How long can you bank a queen or several queens? I am getting 50 this month but only need 35 right away. then the rest a week later.


----------



## Michael Bush (Aug 2, 2002)

>How long can you bank a queen or several queens? I am getting 50 this month but only need 35 right away. then the rest a week later.

I haven't done this enough to speak entirely from experience, but I set up a nuc with a 3/4" thick shim and put the queen cages on that facing down so the bees would care for them and I had them there for about three weeks and they did fine.

I had read that you can't requeen a queen bank like this after they've had all those queens, so I just shook it out in front of the hives and put the frames in another hive when I was done. I don't know if you have to or not, but it was what people who have done it recommended.

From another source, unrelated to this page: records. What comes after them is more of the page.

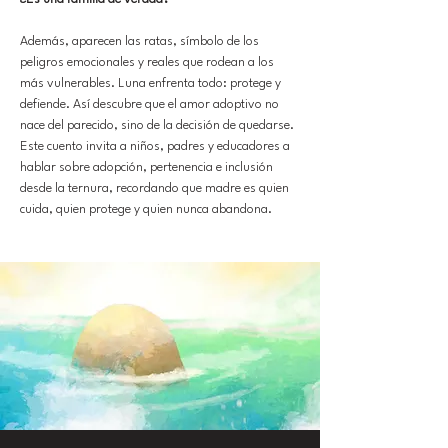
Además, aparecen las ratas, símbolo de los
peligros emocionales y reales que rodean a los
más vulnerables. Luna enfrenta todo: protege y
defiende. Así descubre que el amor adoptivo no
nace del parecido, sino de la decisión de quedarse.
Este cuento invita a niños, padres y educadores a
hablar sobre adopción, pertenencia e inclusión
desde la ternura, recordando que madre es quien
cuida, quien protege y quien nunca abandona.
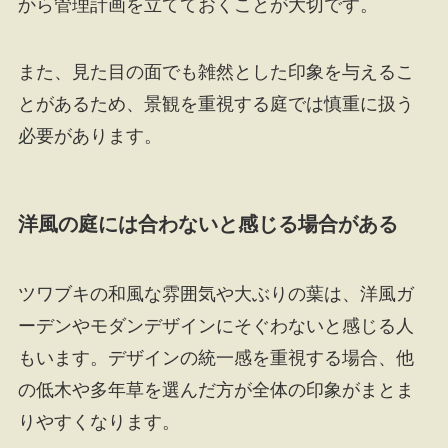
から管理計画を立てておくことが大切です。
また、見た目の面でも雑然とした印象を与えるこ
とがあるため、景観を重視する庭では慎重に扱う
必要があります。
洋風の庭には合わないと感じる場合がある
ツワブキの和風な雰囲気や大ぶりの葉は、洋風ガ
ーデンやモダンデザインにそぐわないと感じる人
もいます。デザインの統一感を重視する場合、他
の低木や多年草を選んだ方が全体の印象がまとま
りやすくなります。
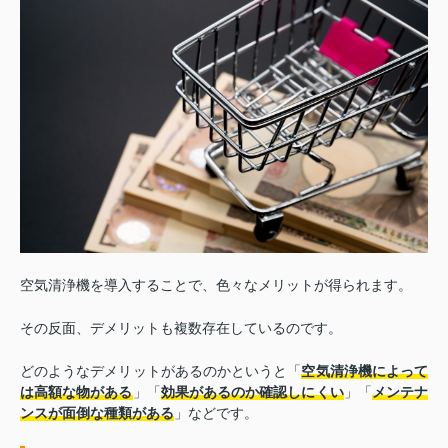
空気清浄機を導入することで、色々なメリットが得られます。
その反面、デメリットも複数存在しているのです。
どのようなデメリットがあるのかというと「
空気清浄機によって
は高額な物がある
」「
効果があるのか確認しにくい
」「
メンテナ
ンスが面倒な種類がある
」などです。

I'm considering using frames like a picture box with an excluder on the face of it it splitting a frame into four sections and put a queen in each so she can be laying while in the bank. I built the frames, but haven't actually tried them yet.


----------



## BWrangler (Aug 14, 2002)

Hi

>I am beginning to think that fall Re Queen is the best way to go for colder winter regions....

This has proven to be the case in Wyoming. The season is short. Early spring/summer weather is marginal. Major flows occur in the latter half of July.

Fall requeening allows queens to be raised during the better weather later in the season. Drones are more abundant then, and mating success increases.

No critical break in brood rearing occurs to the foraging populations that are being raised in June to work the major flows in July.

Fall requeening produces a break in brood rearing that mimics the natural slow down begining in July. The young queen has a chance to mature during that time without affecting colony strength or morale.

A fall queen will continue laying longer than an older queen at the end of the season. This results in lots of younger bees overwintering.

A swarm board is a handy way to raise a few queens above a colony. It's very easy to graft into a plastic cup using a Chinese grafting tool. A cheap headband magnifier, less than $10, can be useful. Press a couple of these cups on a brood frame in the small division above the swarm board. A month later you should have a mated queen.

There's enough time for a couple of batchs up North if the process is started toward the end of June.

Regards
topbarguy


----------



## Ian (Jan 16, 2003)

>>think that fall Re Queen

One concideration when fall requeening with a mated queen. 
You have to find the queen and at a time when there are thousand of bees usually under multiple boxes, which are usually full of honey. So this leaves you to requeen after the boxes are off, later in the season. I dont think I like the idea of a brood break late in the season.
You have fewer bees, boxes to work with in the spring. And if done with a good brood base, your honey crop is not compermised

Ian


----------



## Curry (Sep 22, 2003)

<I dont think I like the idea of a brood break late in the season.

One potential benefit of a brood break in the fall is to break the varroa buildup. It's mid-to-late fall when varroa really explode in population... and if the hive survives, the varroa die out during the winter brood break, only the start the cycle over again. I think a brood break is an over-looked IPM management tool. Just provide 1:1 sugar syrup to get brood rearing going again after re-queening (keep feeding and they'll keep making bees). My strongest hives this year were hives that I fed sugar syrup all through the fall... they had lots of new bees to go through the winter with.


----------